Wednesday, December 19, 2007
Tuesday Ten on Wednesday: That's a wrap!
We use wrapping paper. Next Tuesday, our living room floor will be a virtual sea of red and green paper. But this tiny little drop in the bucket is moving slowly toward reducing the amount of paper we use during the holidays. Next year I'd like to reduce the amount of wrapping paper we use even more than I have this year, and the year after that and the year after that.....Give it four or five more years and I might even use up that giant Costco roll I bought long long ago, and we'll be paper-free. Here are some of the ways we've tried to avoid using wrapping paper, at least using as much wrapping paper, this year.
Tuesday Ten: Reduce, Reuse, Recycle-- Almost Ten Alternatives to Wrapping Paper
1. Brown bag it.
Decorate a paper bag with stamps, stickers, markers. Tie with a pretty ribbon, and voila! instant festive package.
2. Cloth gift bags.
Sew cloth gift bags to reuse year after year. You can find Christmas fabrics at super-clearance prices after the holidays. (Instructions for making a simple cloth bag here.) I've made a few bags, but not many. I have fabric. I have a sewing machine. Maybe this will be the year that I finally use all of the fabric to make cloth gift bags in time for Christmas 2008.
3. Gift boxes.
Pretty boxes, the ones on sale at craft and paper stores, make "wrapping" easy. Just open the lid, pop in the gift, replace the lid and you're finished. If you use them for Christmas at home, you can use them every year.
4. Use the packing paper.
Yesterday, for a change of pace from red-and-green crafts, two fine young gents decorated birthday paper for their littlest brother using the paper in which his Christmas gift had been shipped. Double paper savings: Not only did we save wrapping paper, no new paper was harmed in the making of this craft.

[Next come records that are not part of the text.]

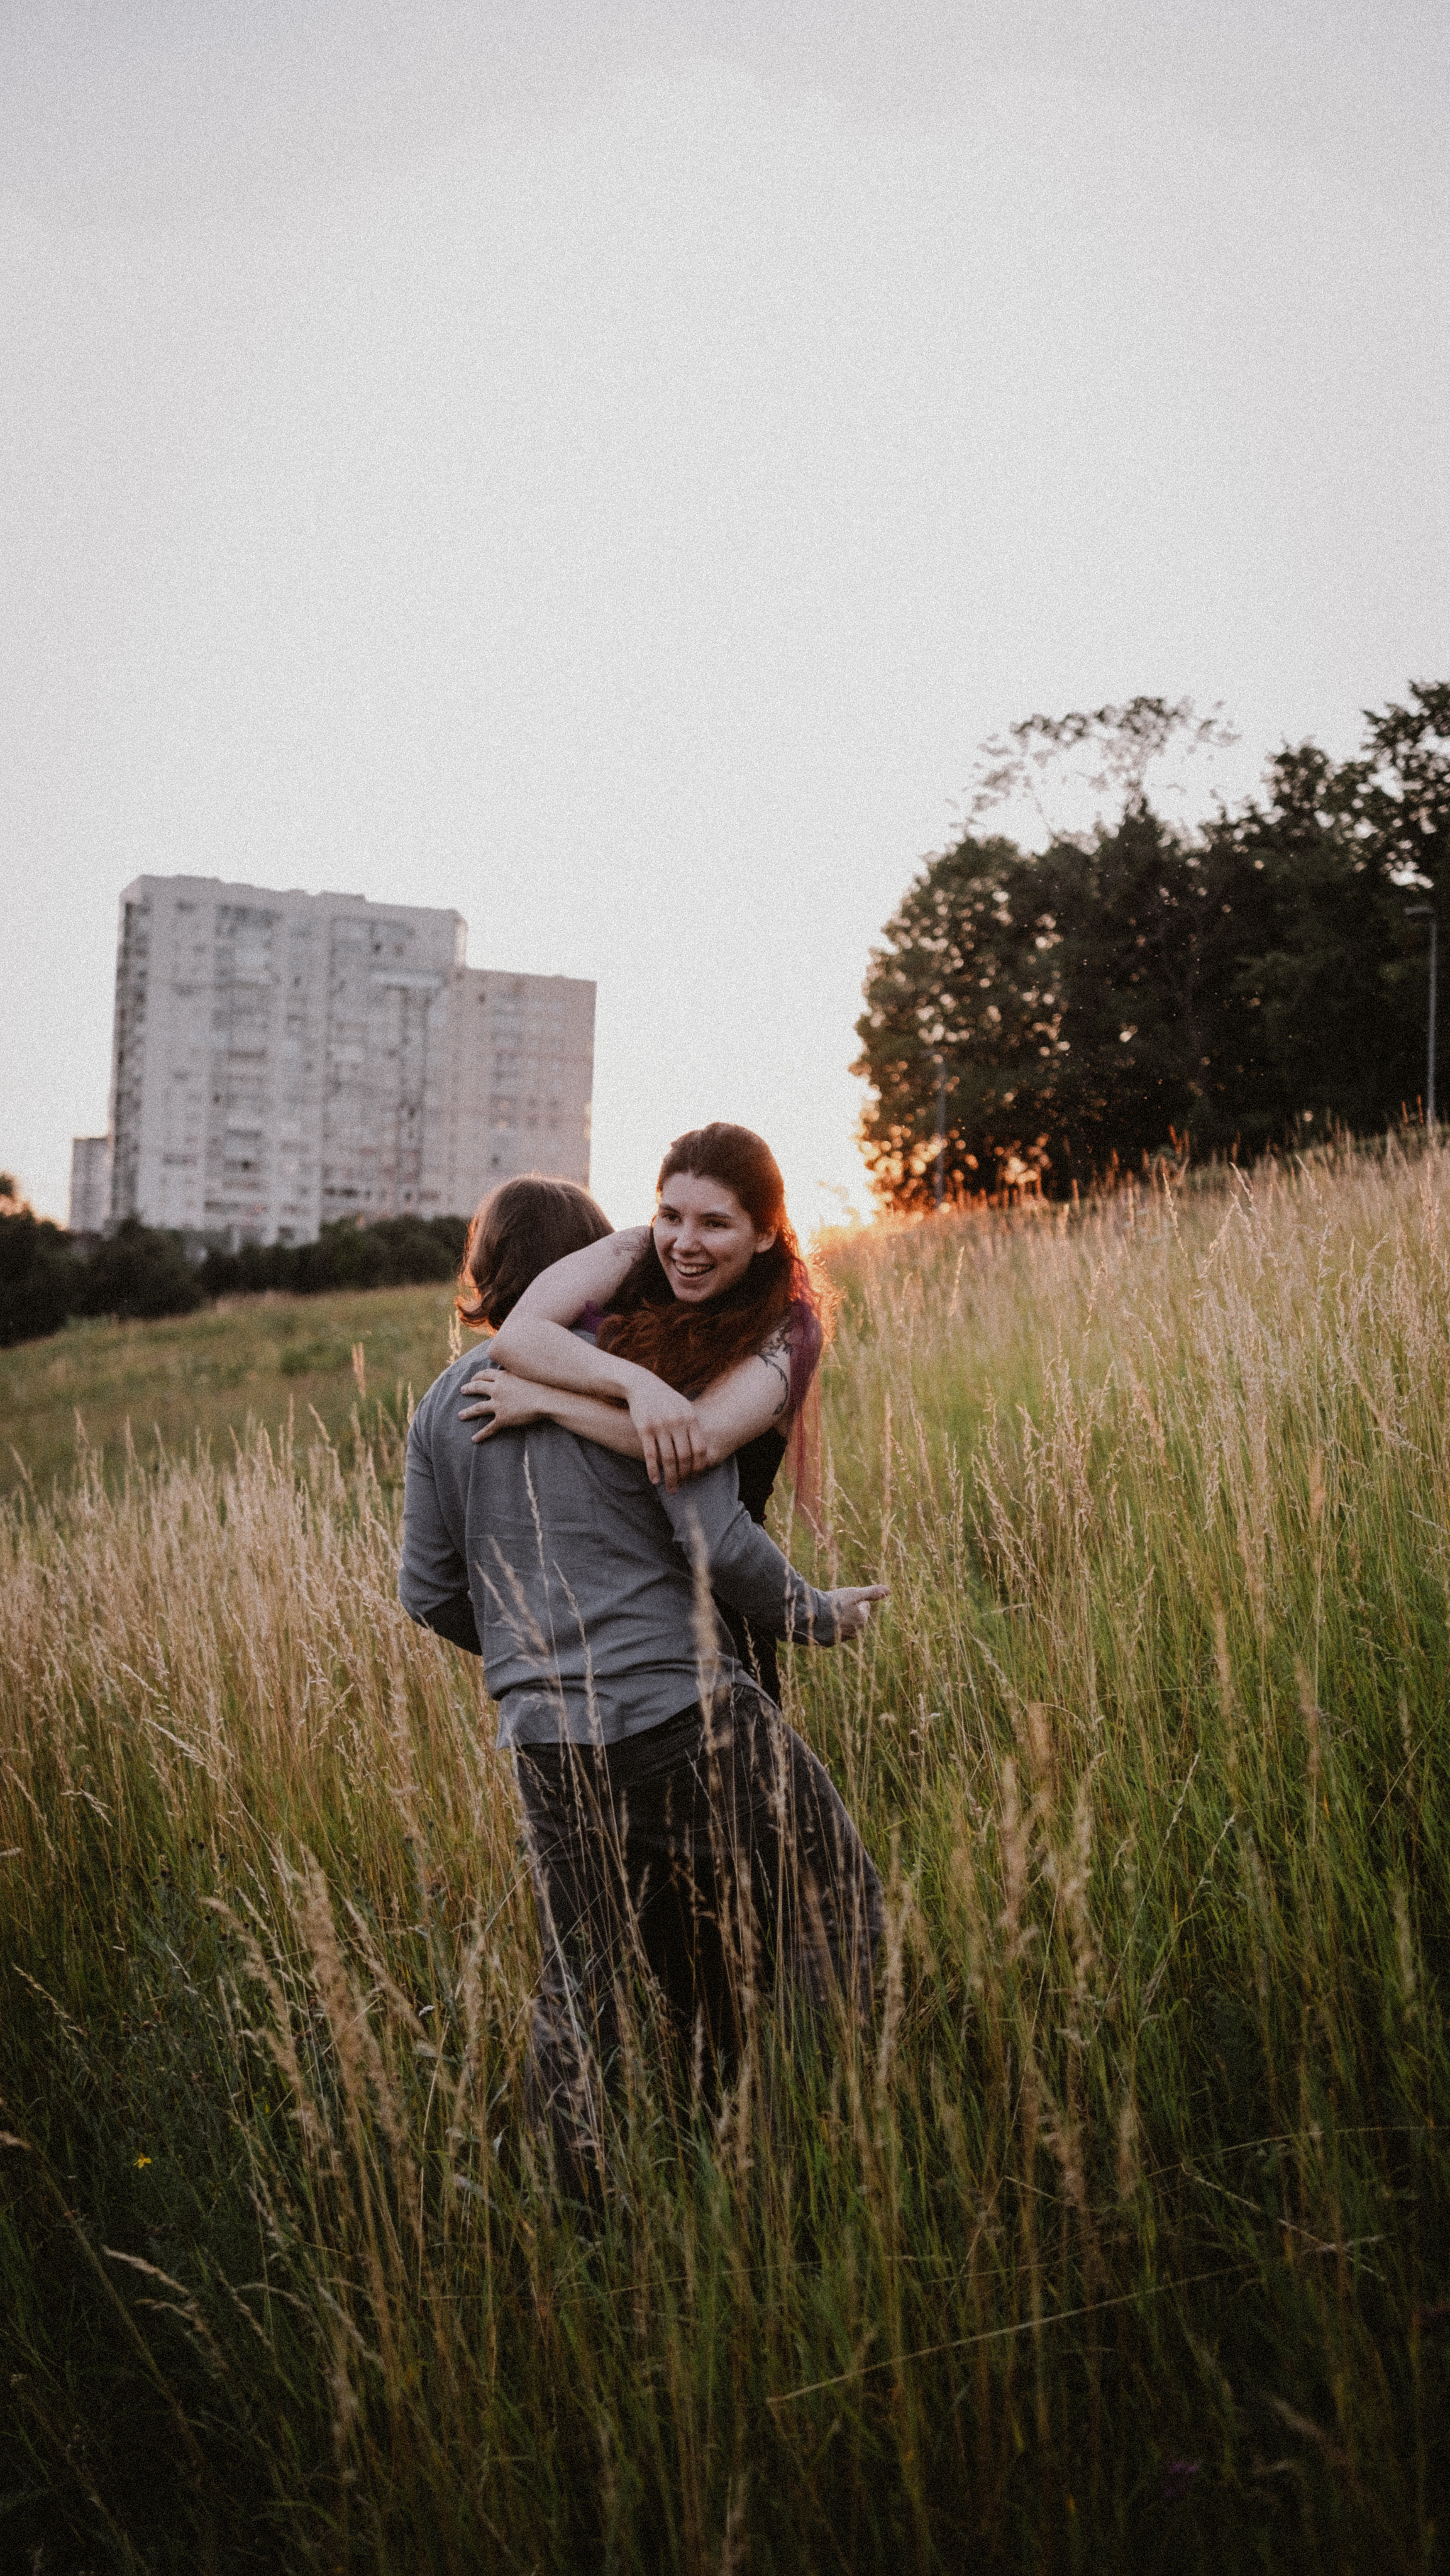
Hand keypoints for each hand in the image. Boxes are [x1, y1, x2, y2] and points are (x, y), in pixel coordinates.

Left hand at [459, 1369, 544, 1442]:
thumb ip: (516, 1374)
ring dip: (468, 1412)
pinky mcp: (503, 1418)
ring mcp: (498, 1404)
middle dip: (469, 1389)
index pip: (485, 1374)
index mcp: (502, 1377)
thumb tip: (514, 1372)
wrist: (546, 1399)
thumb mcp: (526, 1373)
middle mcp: (497, 1389)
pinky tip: (474, 1439)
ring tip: (460, 1415)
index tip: (473, 1378)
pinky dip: (481, 1434)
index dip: (477, 1376)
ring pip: (478, 1408)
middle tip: (463, 1390)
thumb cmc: (541, 1385)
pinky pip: (489, 1427)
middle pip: (478, 1387)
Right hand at [624, 1373, 708, 1491]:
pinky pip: (650, 1454)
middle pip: (685, 1457)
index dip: (699, 1466)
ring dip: (670, 1477)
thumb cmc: (665, 1398)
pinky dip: (653, 1470)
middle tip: (682, 1487)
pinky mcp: (644, 1428)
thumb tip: (703, 1449)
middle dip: (684, 1476)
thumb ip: (693, 1425)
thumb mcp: (684, 1407)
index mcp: (690, 1418)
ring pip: (668, 1459)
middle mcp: (677, 1422)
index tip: (695, 1477)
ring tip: (671, 1489)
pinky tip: (654, 1481)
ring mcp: (660, 1425)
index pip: (700, 1449)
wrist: (641, 1384)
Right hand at [824, 1585, 888, 1640]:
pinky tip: (823, 1621)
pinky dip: (830, 1627)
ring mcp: (841, 1638)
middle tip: (841, 1604)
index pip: (864, 1609)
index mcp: (862, 1620)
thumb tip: (889, 1590)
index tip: (853, 1597)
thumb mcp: (855, 1594)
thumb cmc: (836, 1604)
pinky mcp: (829, 1642)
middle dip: (851, 1612)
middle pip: (855, 1619)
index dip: (859, 1601)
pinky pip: (833, 1633)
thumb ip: (872, 1593)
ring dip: (840, 1620)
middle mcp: (854, 1632)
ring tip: (831, 1612)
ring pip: (844, 1627)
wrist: (815, 1619)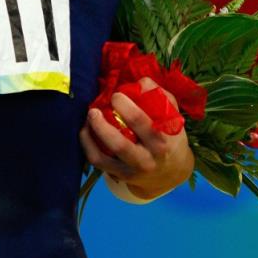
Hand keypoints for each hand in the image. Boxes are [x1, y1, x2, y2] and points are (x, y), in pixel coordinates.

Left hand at [79, 77, 194, 198]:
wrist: (171, 172)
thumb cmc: (169, 136)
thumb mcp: (171, 114)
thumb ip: (158, 94)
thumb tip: (139, 82)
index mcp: (161, 141)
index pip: (141, 123)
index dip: (125, 106)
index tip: (116, 95)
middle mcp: (147, 159)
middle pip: (120, 144)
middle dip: (102, 124)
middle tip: (94, 108)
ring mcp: (132, 170)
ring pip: (104, 157)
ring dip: (92, 135)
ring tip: (89, 116)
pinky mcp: (120, 175)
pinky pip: (98, 162)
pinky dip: (87, 145)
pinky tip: (85, 130)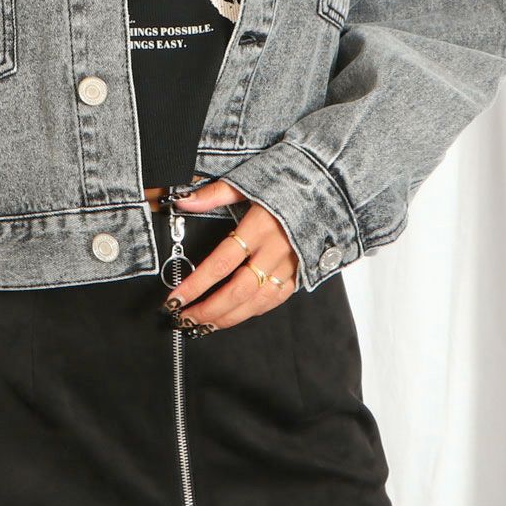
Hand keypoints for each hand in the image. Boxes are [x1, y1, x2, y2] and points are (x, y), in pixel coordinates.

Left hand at [165, 180, 299, 330]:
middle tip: (184, 318)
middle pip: (238, 290)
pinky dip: (253, 310)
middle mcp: (276, 249)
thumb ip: (214, 193)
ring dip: (228, 317)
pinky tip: (235, 315)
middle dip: (209, 309)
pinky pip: (276, 298)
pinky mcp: (302, 271)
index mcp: (260, 226)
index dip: (196, 284)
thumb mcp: (248, 180)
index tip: (176, 297)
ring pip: (257, 301)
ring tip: (203, 325)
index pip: (221, 262)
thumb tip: (182, 201)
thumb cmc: (287, 181)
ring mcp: (291, 263)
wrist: (330, 185)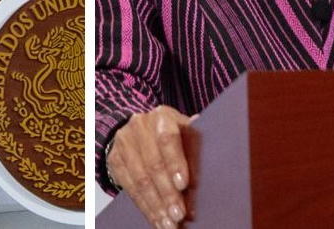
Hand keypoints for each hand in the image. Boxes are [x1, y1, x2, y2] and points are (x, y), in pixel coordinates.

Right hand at [107, 105, 193, 228]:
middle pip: (153, 164)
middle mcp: (140, 126)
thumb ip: (195, 141)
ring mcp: (124, 143)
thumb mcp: (184, 131)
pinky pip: (129, 188)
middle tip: (179, 215)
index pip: (167, 139)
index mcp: (162, 116)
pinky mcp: (114, 160)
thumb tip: (219, 147)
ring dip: (156, 206)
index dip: (175, 162)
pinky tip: (156, 219)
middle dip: (167, 194)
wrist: (139, 131)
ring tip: (169, 224)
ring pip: (140, 180)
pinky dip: (144, 207)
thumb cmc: (172, 133)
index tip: (184, 184)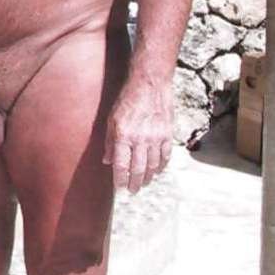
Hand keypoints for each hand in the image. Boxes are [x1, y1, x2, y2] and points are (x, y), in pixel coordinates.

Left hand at [102, 76, 172, 193]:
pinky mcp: (167, 134)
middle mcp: (140, 139)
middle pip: (138, 170)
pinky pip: (165, 156)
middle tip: (132, 191)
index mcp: (123, 136)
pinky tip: (157, 171)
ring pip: (153, 166)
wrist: (150, 84)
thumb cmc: (127, 100)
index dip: (120, 180)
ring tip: (144, 183)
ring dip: (149, 177)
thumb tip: (107, 161)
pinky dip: (161, 166)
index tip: (119, 187)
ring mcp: (156, 137)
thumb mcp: (111, 119)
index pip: (121, 166)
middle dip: (135, 184)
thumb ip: (110, 142)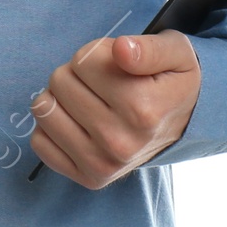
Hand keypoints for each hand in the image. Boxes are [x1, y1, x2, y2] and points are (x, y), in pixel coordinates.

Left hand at [29, 30, 202, 188]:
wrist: (187, 121)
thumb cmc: (173, 80)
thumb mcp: (174, 52)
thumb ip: (148, 48)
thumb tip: (121, 50)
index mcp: (141, 108)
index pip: (82, 60)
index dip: (96, 52)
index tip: (116, 62)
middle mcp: (120, 142)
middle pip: (60, 81)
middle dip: (77, 73)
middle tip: (104, 81)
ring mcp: (103, 164)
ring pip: (44, 109)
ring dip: (62, 97)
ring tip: (90, 98)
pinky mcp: (89, 178)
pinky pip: (40, 141)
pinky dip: (53, 125)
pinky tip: (77, 121)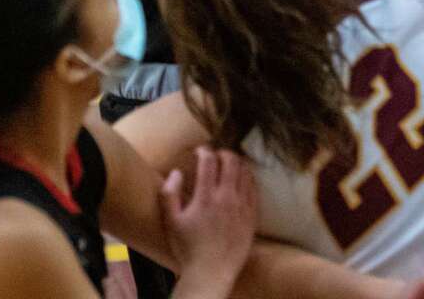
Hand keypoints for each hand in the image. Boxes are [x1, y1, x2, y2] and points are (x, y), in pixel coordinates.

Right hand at [160, 148, 257, 291]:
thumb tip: (176, 172)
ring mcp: (242, 206)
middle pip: (231, 161)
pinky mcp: (252, 216)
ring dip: (237, 163)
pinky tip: (242, 181)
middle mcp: (226, 197)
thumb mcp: (170, 222)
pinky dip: (248, 179)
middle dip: (223, 153)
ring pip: (245, 172)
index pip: (209, 161)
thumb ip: (169, 193)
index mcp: (206, 197)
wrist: (211, 273)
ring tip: (229, 165)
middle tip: (216, 156)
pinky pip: (254, 189)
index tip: (200, 151)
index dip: (204, 151)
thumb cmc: (188, 248)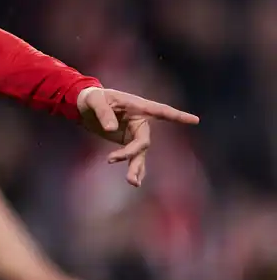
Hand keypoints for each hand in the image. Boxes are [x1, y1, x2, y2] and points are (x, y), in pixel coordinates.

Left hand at [77, 87, 199, 186]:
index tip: (195, 120)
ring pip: (140, 153)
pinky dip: (135, 169)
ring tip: (132, 182)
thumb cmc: (92, 98)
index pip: (161, 111)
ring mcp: (135, 133)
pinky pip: (134, 157)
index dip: (178, 116)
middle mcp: (140, 121)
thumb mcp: (94, 100)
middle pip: (143, 140)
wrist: (85, 106)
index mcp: (138, 106)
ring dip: (136, 167)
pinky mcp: (127, 142)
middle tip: (111, 159)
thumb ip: (103, 112)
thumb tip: (111, 129)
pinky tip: (134, 182)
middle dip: (131, 152)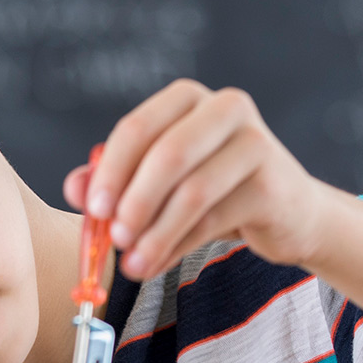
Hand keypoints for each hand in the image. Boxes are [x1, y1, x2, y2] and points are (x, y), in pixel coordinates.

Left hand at [63, 79, 348, 280]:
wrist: (288, 212)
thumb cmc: (213, 190)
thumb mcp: (159, 181)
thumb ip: (114, 180)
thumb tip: (75, 188)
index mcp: (188, 99)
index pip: (137, 128)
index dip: (111, 171)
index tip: (94, 209)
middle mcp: (226, 108)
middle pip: (167, 155)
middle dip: (134, 202)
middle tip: (115, 239)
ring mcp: (256, 142)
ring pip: (193, 192)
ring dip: (155, 234)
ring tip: (133, 263)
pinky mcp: (273, 184)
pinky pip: (214, 219)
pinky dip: (178, 246)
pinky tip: (157, 264)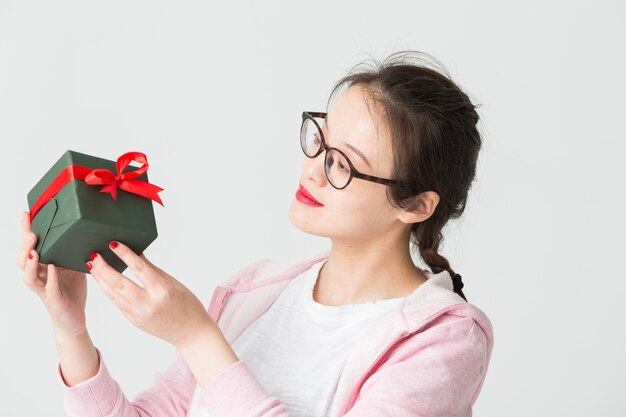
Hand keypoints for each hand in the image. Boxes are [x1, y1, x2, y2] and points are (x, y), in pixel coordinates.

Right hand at [17, 211, 87, 336]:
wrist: (74, 319)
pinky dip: (50, 278)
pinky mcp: (53, 300)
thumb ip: (74, 251)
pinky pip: (49, 289)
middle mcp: (39, 277)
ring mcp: (44, 290)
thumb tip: (85, 230)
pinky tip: (52, 268)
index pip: (31, 246)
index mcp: (43, 267)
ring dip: (31, 263)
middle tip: (31, 232)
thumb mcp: (75, 267)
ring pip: (29, 277)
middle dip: (25, 245)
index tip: (26, 213)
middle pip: (23, 260)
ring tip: (34, 251)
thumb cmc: (71, 291)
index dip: (27, 230)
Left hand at [87, 241, 214, 348]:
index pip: (139, 268)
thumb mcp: (174, 283)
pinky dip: (108, 290)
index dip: (124, 254)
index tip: (113, 243)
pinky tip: (103, 280)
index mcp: (162, 290)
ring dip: (100, 279)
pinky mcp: (133, 321)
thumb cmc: (187, 305)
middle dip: (103, 268)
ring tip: (92, 266)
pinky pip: (117, 302)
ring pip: (113, 294)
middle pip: (119, 283)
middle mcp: (148, 303)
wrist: (190, 333)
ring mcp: (138, 314)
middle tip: (93, 255)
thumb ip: (152, 269)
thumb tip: (137, 254)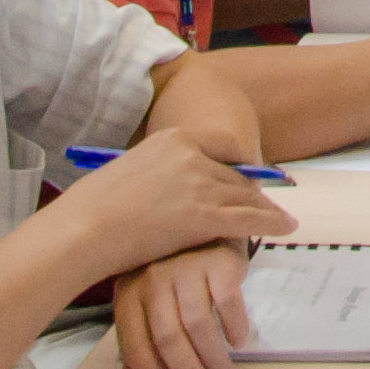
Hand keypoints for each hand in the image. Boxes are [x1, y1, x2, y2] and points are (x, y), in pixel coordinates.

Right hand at [50, 131, 290, 287]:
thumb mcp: (130, 172)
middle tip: (267, 202)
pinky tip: (287, 227)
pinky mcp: (204, 216)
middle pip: (235, 174)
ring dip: (266, 208)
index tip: (249, 175)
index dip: (240, 164)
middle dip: (252, 191)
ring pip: (245, 196)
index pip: (223, 145)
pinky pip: (249, 219)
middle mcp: (192, 156)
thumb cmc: (93, 208)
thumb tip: (170, 188)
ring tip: (281, 217)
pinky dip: (271, 223)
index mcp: (173, 139)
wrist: (83, 229)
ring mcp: (200, 185)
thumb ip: (159, 173)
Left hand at [112, 243, 249, 368]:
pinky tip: (239, 342)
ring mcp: (185, 266)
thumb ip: (141, 352)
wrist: (207, 233)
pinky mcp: (217, 260)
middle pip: (168, 339)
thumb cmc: (176, 281)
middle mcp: (152, 278)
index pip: (136, 346)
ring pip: (198, 325)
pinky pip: (227, 302)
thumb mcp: (152, 313)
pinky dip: (234, 327)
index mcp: (128, 295)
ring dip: (214, 359)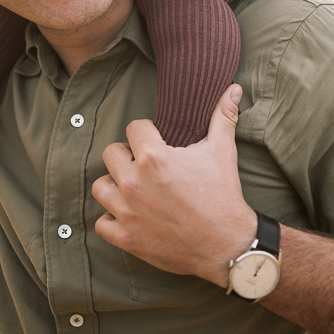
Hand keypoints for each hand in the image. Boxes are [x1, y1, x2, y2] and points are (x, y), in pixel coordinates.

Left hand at [92, 85, 256, 286]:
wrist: (228, 245)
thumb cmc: (223, 195)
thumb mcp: (222, 151)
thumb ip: (222, 116)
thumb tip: (233, 88)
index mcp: (154, 158)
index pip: (134, 127)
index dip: (147, 132)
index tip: (158, 141)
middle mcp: (134, 183)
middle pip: (111, 153)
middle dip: (127, 155)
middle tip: (146, 164)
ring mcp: (127, 212)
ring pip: (100, 186)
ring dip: (114, 185)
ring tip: (134, 187)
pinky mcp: (127, 238)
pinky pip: (101, 223)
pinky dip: (112, 219)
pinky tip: (130, 214)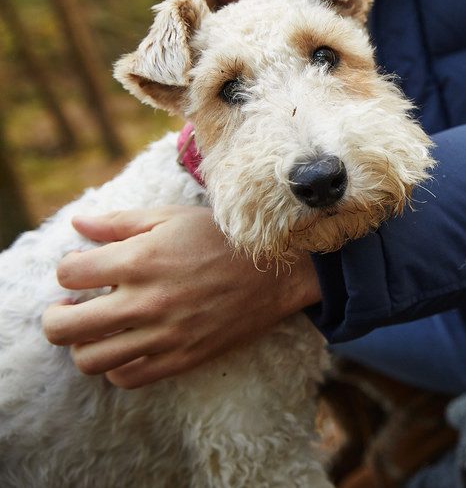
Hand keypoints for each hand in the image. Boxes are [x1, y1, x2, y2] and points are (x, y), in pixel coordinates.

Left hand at [42, 206, 321, 388]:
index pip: (68, 274)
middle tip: (74, 307)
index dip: (70, 270)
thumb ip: (120, 222)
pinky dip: (116, 366)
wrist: (278, 271)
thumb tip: (77, 226)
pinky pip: (126, 378)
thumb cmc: (224, 238)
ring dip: (84, 344)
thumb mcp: (173, 217)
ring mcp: (163, 334)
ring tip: (99, 329)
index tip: (85, 268)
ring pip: (89, 360)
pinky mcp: (182, 358)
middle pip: (63, 327)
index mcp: (139, 259)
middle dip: (57, 316)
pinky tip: (127, 346)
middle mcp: (145, 301)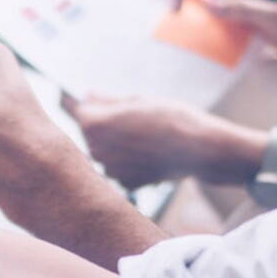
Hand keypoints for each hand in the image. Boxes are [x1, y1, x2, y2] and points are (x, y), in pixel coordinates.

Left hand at [64, 92, 261, 188]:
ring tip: (143, 135)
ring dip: (115, 144)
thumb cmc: (172, 118)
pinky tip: (149, 153)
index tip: (89, 100)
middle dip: (103, 125)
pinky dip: (129, 162)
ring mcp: (110, 169)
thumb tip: (88, 94)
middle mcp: (97, 149)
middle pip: (90, 133)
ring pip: (105, 152)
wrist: (199, 148)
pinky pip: (119, 168)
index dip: (85, 104)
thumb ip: (107, 100)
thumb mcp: (138, 100)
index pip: (77, 111)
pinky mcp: (126, 183)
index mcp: (95, 124)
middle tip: (130, 118)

If your children love to create big art on large paper, and you have no idea what to do with all of their creations, save the projects for birthday wrapping!
5. Make a gift basket.
We made lovely gift baskets for tutors. The baskets were pretty, we've got a few extra baskets stashed in the basement anyway, and the "wrapping" becomes a lovely part of the gift.
6. Reuse gift bags and paper.
7. Paint a box.
A fine young gent will find a Tonka dump truck under the tree. I was excited about the glow we'll see in his eyes, not so much about trying to wrap the darn thing. Wouldn't you know that at exactly the time I was pondering this dilemma, the UPS guy made his almost-daily stop and delivered a box just the same size as a Tonka dump truck. The fine young gents painted the box in bright red and green, and the dump truck fit perfectly. Another craft project in which no new boxes were harmed.
The old box, however.....we'll have to save it to reuse. Loving husband and I idly pondered whether it's better to reuse a recyclable item if the item is altered in such a way that it is no longer recyclable. We came to the conclusion that it depends on the cost (monetary and environmental) of recycling the item compared to the cost of the new materials, wrapping paper or the like, replaced by the box. We were in the middle of making gingerbread for houses, so we didn't pursue the matter, but it was an interesting discussion nonetheless.
8. Wrap it in pretty fabric.
If you've got fabric around anyway and your giftee sews or quilts, the wrapping becomes part of the gift. In second grade, the elder lovely lady's friends went through a brief period in which they wrapped birthday gifts in fabric instead of wrapping paper. Many of the fabrics made it into their Brownie projects later in the year.
9. Don't wrap it.
Stick a bow on it, tie it with some red yarn, or wind a ribbon around the gift and call it good.